You Know What You Want
It’s not magic that makes it happen. It’s tenacity. Sprinkled with courage.
I met a woman in Bali, who loved to surf.
When you saw her on the beach, she completely fit the picture. She was buff, tan and very blond. She had a rugged, cool, chic smile as she gazed at the surf.
Watching her dance around on her board, you would never guess that she is a self-prescribed “terrible athlete”.
She says her family can’t believe what she is doing now, because she was never into sports.
Seeing her with her partner is a lot like watching her dance around on her board. It’s easeful. Light. Joyful.
They look happy. They feel happy.
They are happy.
She also reports being surprised by this. She says, “Yeah, we fit together really well. I’ve never experienced it before either.”
So how did this happen? How did a forty-something fashion executive from Sydney end up barefoot on a beach in Bali?
In her thirties she was in a steady relationship, and climbing the ladder of the fashion industry. Like all Australians she was exposed to surfing, but this wasn’t her scene. Her family and friends thought she was crazy, and told her so.
She didn’t have a goal of moving to a new country and finding love. She didn’t have any good reason at all. She just wanted to surf.
She could have ignored this urge, but instead she bought the wrong surfboard at a garage sale, drove to the coast every weekend, and in her words, “Got her ass handed to her”. And she loved it. She became obsessed. She would wake up every morning and practice her pop-ups.
Bali is close to Australia, so she took trips there often. Eventually her relationship dissolved. In large part because she was spending all of her free time surfing, and he wasn’t. And it didn’t happen over night. In fact it took a decade, and thousands of hours.
When she did quit her job, and moved — it was time, and she was ready. Like a woman in labor, the baby was coming and she couldn’t not push.

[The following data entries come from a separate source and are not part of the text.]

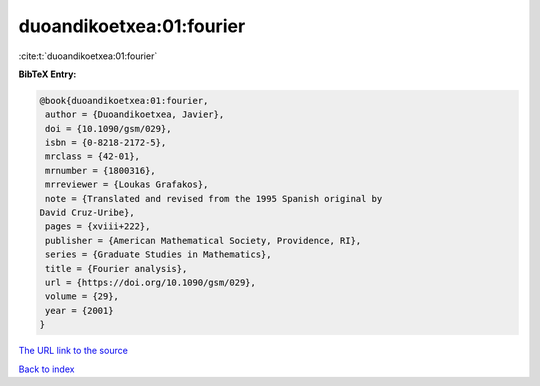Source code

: duoandikoetxea:01:fourier
=========================

:cite:t:`duoandikoetxea:01:fourier`

**BibTeX Entry:**

.. code-block:: bibtex

   @book{duoandikoetxea:01:fourier,
    author = {Duoandikoetxea, Javier},
    doi = {10.1090/gsm/029},
    isbn = {0-8218-2172-5},
    mrclass = {42-01},
    mrnumber = {1800316},
    mrreviewer = {Loukas Grafakos},
    note = {Translated and revised from the 1995 Spanish original by
   David Cruz-Uribe},
    pages = {xviii+222},
    publisher = {American Mathematical Society, Providence, RI},
    series = {Graduate Studies in Mathematics},
    title = {Fourier analysis},
    url = {https://doi.org/10.1090/gsm/029},
    volume = {29},
    year = {2001}
   }
`The URL link to the source <ttps://doi.org/10.1090/gsm/029}>`_


`Back to index <../By-Cite-Keys.html>`_
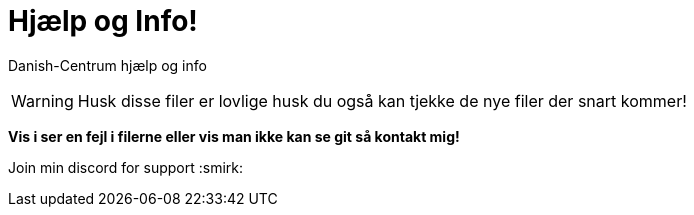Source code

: # Hjælp og Info!

Danish-Centrum hjælp og info

WARNING: Husk disse filer er lovlige husk du også kan tjekke de nye filer der snart kommer!

**Vis i ser en fejl i filerne eller vis man ikke kan se git så kontakt mig!**






Join min discord for support :smirk:
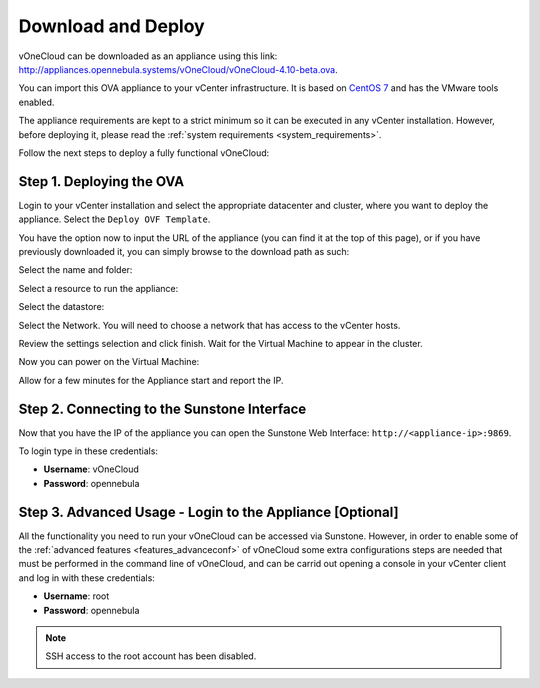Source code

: .. _download_and_deploy:

================================================================================
Download and Deploy
================================================================================

vOneCloud can be downloaded as an appliance using this link: `http://appliances.opennebula.systems/vOneCloud/vOneCloud-4.10-beta.ova <http://appliances.opennebula.systems/vOneCloud/vOneCloud-4.10-beta.ova>`_.

You can import this OVA appliance to your vCenter infrastructure. It is based on
`CentOS 7 <http://www.centos.org/>`__ and has the VMware tools enabled.

The appliance requirements are kept to a strict minimum so it can be executed in
any vCenter installation. However, before deploying it, please read the :ref:`system requirements <system_requirements>`.

Follow the next steps to deploy a fully functional vOneCloud:

Step 1. Deploying the OVA
--------------------------------------------------------------------------------

Login to your vCenter installation and select the appropriate datacenter and cluster, where you want to deploy the appliance. Select the ``Deploy OVF Template``.

.. image:: /images/vOneCloud-download-deploy-001.png
    :align: center

You have the option now to input the URL of the appliance (you can find it at the top of this page), or if you have previously downloaded it, you can simply browse to the download path as such:

.. image:: /images/vOneCloud-download-deploy-001a.png
    :align: center

.. image:: /images/vOneCloud-download-deploy-002.png
    :align: center

Select the name and folder:

.. image:: /images/vOneCloud-download-deploy-003.png
    :align: center

Select a resource to run the appliance:

.. image:: /images/vOneCloud-download-deploy-004.png
    :align: center

Select the datastore:

.. image:: /images/vOneCloud-download-deploy-005.png
    :align: center

Select the Network. You will need to choose a network that has access to the vCenter hosts.

.. image:: /images/vOneCloud-download-deploy-006.png
    :align: center

Review the settings selection and click finish. Wait for the Virtual Machine to appear in the cluster.

.. image:: /images/vOneCloud-download-deploy-007.png
    :align: center

Now you can power on the Virtual Machine:

.. image:: /images/vOneCloud-download-deploy-008.png
    :align: center

Allow for a few minutes for the Appliance start and report the IP.

.. image:: /images/vOneCloud-download-deploy-010.png
    :align: center

Step 2. Connecting to the Sunstone Interface
--------------------------------------------------------------------------------

Now that you have the IP of the appliance you can open the Sunstone Web Interface: ``http://<appliance-ip>:9869``.

.. image:: /images/sunstone_login.png
    :align: center

To login type in these credentials:

- **Username**: vOneCloud
- **Password**: opennebula

Step 3. Advanced Usage - Login to the Appliance [Optional]
--------------------------------------------------------------------------------

All the functionality you need to run your vOneCloud can be accessed via
Sunstone. However, in order to enable some of the :ref:`advanced features
<features_advanceconf>` of vOneCloud some extra configurations steps are needed
that must be performed in the command line of vOneCloud, and can be carrid out
opening a console in your vCenter client and log in with these credentials:

- **Username**: root
- **Password**: opennebula

.. note:: SSH access to the root account has been disabled.
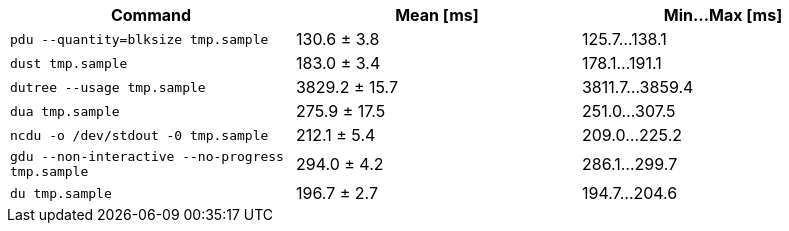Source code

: [cols="<,>,>"]
|===
| Command | Mean [ms] | Min…Max [ms]

| `pdu --quantity=blksize tmp.sample`
| 130.6 ± 3.8
| 125.7…138.1

| `dust tmp.sample`
| 183.0 ± 3.4
| 178.1…191.1

| `dutree --usage tmp.sample`
| 3829.2 ± 15.7
| 3811.7…3859.4

| `dua tmp.sample`
| 275.9 ± 17.5
| 251.0…307.5

| `ncdu -o /dev/stdout -0 tmp.sample`
| 212.1 ± 5.4
| 209.0…225.2

| `gdu --non-interactive --no-progress tmp.sample`
| 294.0 ± 4.2
| 286.1…299.7

| `du tmp.sample`
| 196.7 ± 2.7
| 194.7…204.6
|===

What I’ve learned the hard way, is that thinking we need to know — now, in perfect detail, exactly where we will end up, before we take a step, is exactly what keeps us stuck.
We want to know how things will end, and avoid any discomfort along the way. We want the security of knowing exactly what our one thing is, and a linear path to it. We think we should have the whole thing planned out before we start.
It’s a trap. It’s fear masquerading as logic. And a brilliant strategy for not doing anything.
We tell ourselves, that if we really knew what we wanted, we would do it. We tell ourselves that the really creative and successful people must know something that we don’t.
When in reality, people like my friend in Bali — people like the Beastie Boys, Yvon Chouinard, and your really successful friend Neil just have a higher capacity to hold ambiguity, to try things, to let a few of them not work — and to keep going.
My friend had the grit to get back on her board after harrowing wipeouts and multiple, back-to-back, long pin-downs under water. And still to this day, the first thing she does every morning when she wakes up, is practice her pop-ups.
It’s not magic. It’s tenacity. Sprinkled with courage.
When my ten-month-old was learning to walk, she would fall and hit her head, a lot. She would cry her heart out, and then pull herself back up, and try again.
There is more background noise as we get older, but if we really listen for it — we have that same drive to take a step. It will be different than you think. Things won’t go how you expect them to. And that is not bad news.
Because the best things that will ever happen to you are far better than you can imagine from where you are now. Endlessly talking, and researching, and planning — doesn’t work. You might already know that.
You have to take a step.
And it doesn’t have to be a big step. Any little pull can be your breadcrumb. You don’t need to quit your job. In fact, don’t quit your job. Just take that pottery class you’ve been dying to try.
Just do something in the direction you are pulled — and let the world speak to you. It doesn’t matter what it is. And it doen’t have to make sense. It just has to be yours.
Like my friend in Bali, we all have that primal urge, magnetizing us to do what is ours to do. And when you listen here, and look only to the next few steps — you definitely do know what you want.
You do.
The only question is, will you trust yourself? Will you give yourself permission to try, to fail, to succeed wildly, AND to keep going. To keep living this one wild and precious life.